_WHAT YOU HAVE TO DO_
Lay out as a JSON list of strings, one string per line with blank lines omitted, the lines starting with the line containing "Which series reaches" and continuing through the line containing "SDS_P1 (centered)".

_DATA SUPPLIED_

□ □ □ □ □

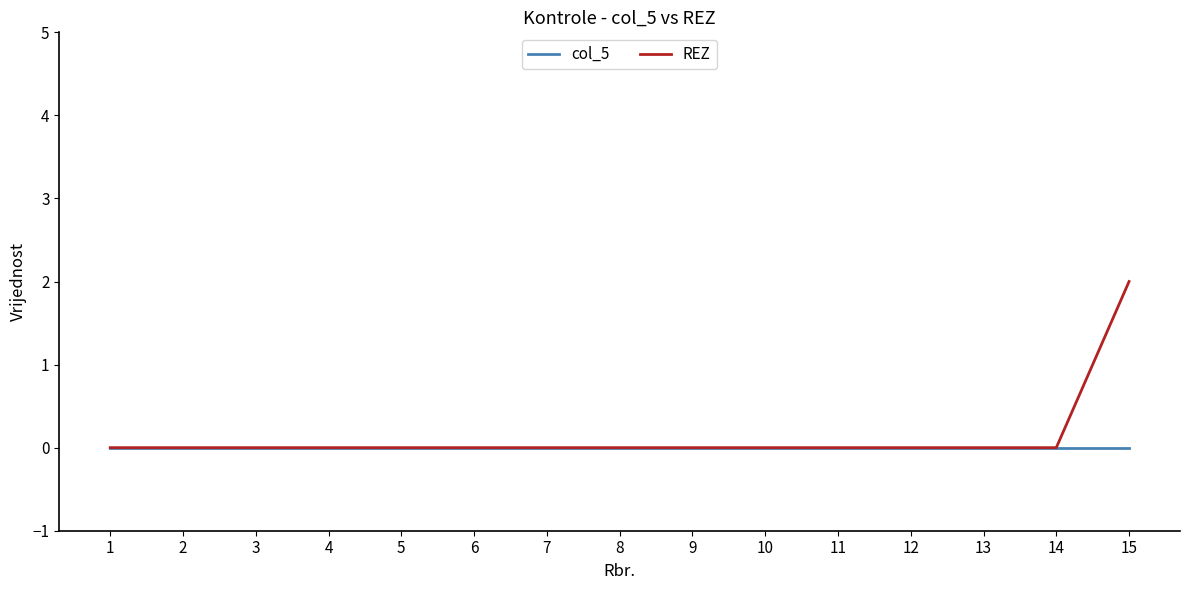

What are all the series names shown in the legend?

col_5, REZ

□ □ □ □ □

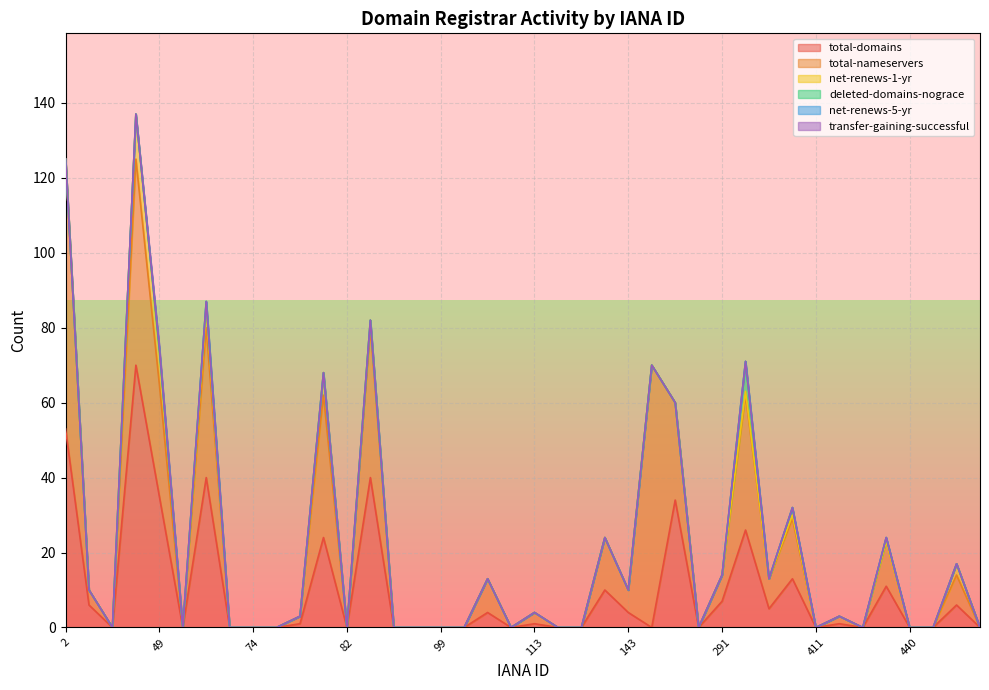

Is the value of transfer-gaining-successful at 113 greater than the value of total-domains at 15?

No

□ □ □ □ □

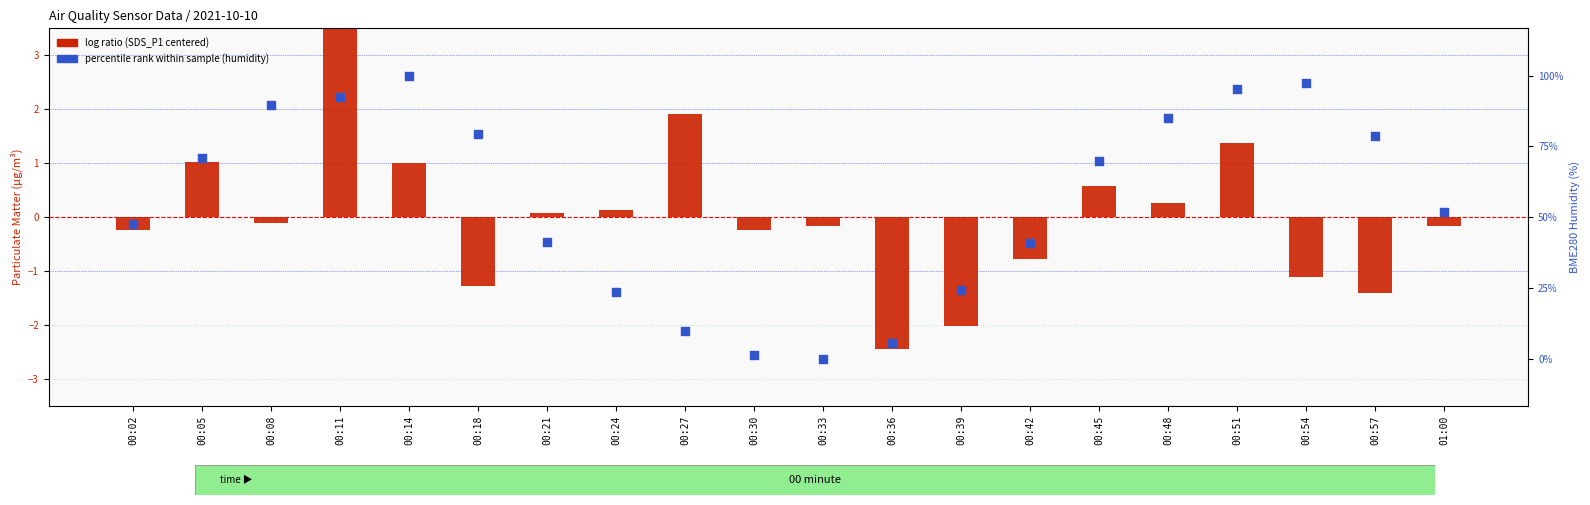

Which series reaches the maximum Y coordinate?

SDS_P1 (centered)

□ □ □ □ □

_RESPONSE FOR THIS EXERCISE_
[
  "Which series reaches the maximum Y coordinate?",
  "SDS_P1 (centered)"
]